Ich möchte einen Beitrag leisten, damit sich die Kirche an veränderte gesellschaftliche Rahmenbedingungen anpassen kann.

Wie meinen Sie das?

Das Bistum Basel stellt auf Pastoralräume um. Es befindet sich also in einem Restrukturierungsprozess. Das benötigt ein Change Management und kommunikative Unterstützung. Solche Vorgänge und Dynamiken kenne ich gut aus meiner Tätigkeit in der Unternehmenskommunikation. Auch in der Wirtschaft habe ich an Restrukturierungsprozessen mitgewirkt und gesehen, wie zentrale und dezentrale Strukturen aufeinander wirken. Insofern unterscheidet sich eine kommunikative Unterstützung von Wirtschaftsexponenten prinzipiell kaum von jenen eines Bischofs. Die Inhalte sind aber, so hoffe ich, anders.

Werden Sie dem Bischof Tag und Nacht zur Verfügung stehen?

Das haben wir nicht explizit abgemacht. Implizit ist für mich klar, dass die Arbeitszeiten punktuell intensiv sein können und auch mal ein Wochenende davon tangiert ist.

Sie waren bei der Swissair. Haben Sie das Grounding miterlebt?

Nein, ich war vorher bei der Swissair, in den guten Zeiten, als das Unternehmen seine Beteiligungen ausbaute. Aber schwierige Situationen habe ich immer wieder erlebt, insbesondere Restrukturierungen, bei denen Mitarbeitende entlassen wurden.

Welchen Bezug zur Kirche haben Sie?

Einen emotionalen. Mit der neuen Aufgabe verbinde ich auch idealistische Vorstellungen. Das ist für mich nicht irgendein Job, sondern eher eine Art Berufung.

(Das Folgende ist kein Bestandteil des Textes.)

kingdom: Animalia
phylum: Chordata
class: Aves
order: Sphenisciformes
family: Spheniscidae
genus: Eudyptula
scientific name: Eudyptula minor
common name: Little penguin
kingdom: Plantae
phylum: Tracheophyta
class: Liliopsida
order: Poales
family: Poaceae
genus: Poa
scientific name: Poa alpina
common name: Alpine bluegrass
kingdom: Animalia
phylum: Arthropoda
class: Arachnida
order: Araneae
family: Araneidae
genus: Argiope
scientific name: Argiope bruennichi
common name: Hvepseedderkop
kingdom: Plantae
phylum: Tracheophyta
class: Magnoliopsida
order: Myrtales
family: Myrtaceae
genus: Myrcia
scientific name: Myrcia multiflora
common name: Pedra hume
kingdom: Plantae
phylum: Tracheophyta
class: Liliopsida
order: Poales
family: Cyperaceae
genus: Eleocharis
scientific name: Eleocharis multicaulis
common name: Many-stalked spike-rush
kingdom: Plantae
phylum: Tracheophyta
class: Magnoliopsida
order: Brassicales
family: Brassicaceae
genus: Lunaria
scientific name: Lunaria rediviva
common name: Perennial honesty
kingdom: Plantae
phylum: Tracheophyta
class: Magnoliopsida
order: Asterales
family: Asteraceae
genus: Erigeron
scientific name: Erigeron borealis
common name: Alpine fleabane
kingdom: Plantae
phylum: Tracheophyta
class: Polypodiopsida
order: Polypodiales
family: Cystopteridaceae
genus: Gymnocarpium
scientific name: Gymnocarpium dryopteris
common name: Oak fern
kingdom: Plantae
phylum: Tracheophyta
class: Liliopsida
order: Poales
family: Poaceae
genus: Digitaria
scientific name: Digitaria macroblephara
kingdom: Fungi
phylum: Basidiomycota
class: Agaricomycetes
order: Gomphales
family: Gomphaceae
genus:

Hat Ihnen das bisher gefehlt?

Lange nicht. Aber mit der Zeit missfiel mir, meine Beziehungen fürs Unternehmen verwerten zu müssen und immer den Sharehoulder Value im Blick zu haben. In den letzten Jahren spitzte sich die Situation zu. Grundsätzlich stört mich, dass die Unternehmen immer mehr Gewinn machen, die Mitarbeitenden jedoch kaum davon profitieren. Zudem ist Loyalität zwischen Arbeitgebern und Arbeitnehmern kaum mehr gefragt. Da wuchs bei mir das Bedürfnis nach einem Perspektivenwechsel.

Wie sind Sie in der Kirche engagiert?

Mein Engagement für die Kirche hatte immer wieder neue Akzente. Als Jugendlicher war ich Ministrant, als Erwachsener im Pfarreirat, und danach erlebte ich die Sakramente meiner Kinder mit. Und ich bin Mitglied der Fokolarbewegung.

Wie sehen Sie dem Start am 1. März entgegen?

Trotz meiner 20-jährigen Kommunikationserfahrung habe ich grossen Respekt vor der neuen Aufgabe. Das Bistum mit seiner langen Geschichte und Tradition möchte ich erst gut kennen lernen.


 

Von der Swissair und SRG zur Kirche

Hansruedi Huber studierte Betriebswirtschaft und Kommunikationswissenschaft in Bern und Freiburg im Üchtland. Nach einer Weiterbildung zum PR-Berater war er während zwanzig Jahren leitend in der Unternehmenskommunikation von Firmen und Institutionen tätig, etwa der Swissair, der SRG, Philip Morris, der Krankenkasse Sympany Group und dem Berner Bildungszentrum Pflege. Seine Aufgabe als Kommunikationsverantwortlicher für das Bistum Basel beginnt er am 1. März 2015. Huber wohnt mit seiner Familie in Wangen bei Olten.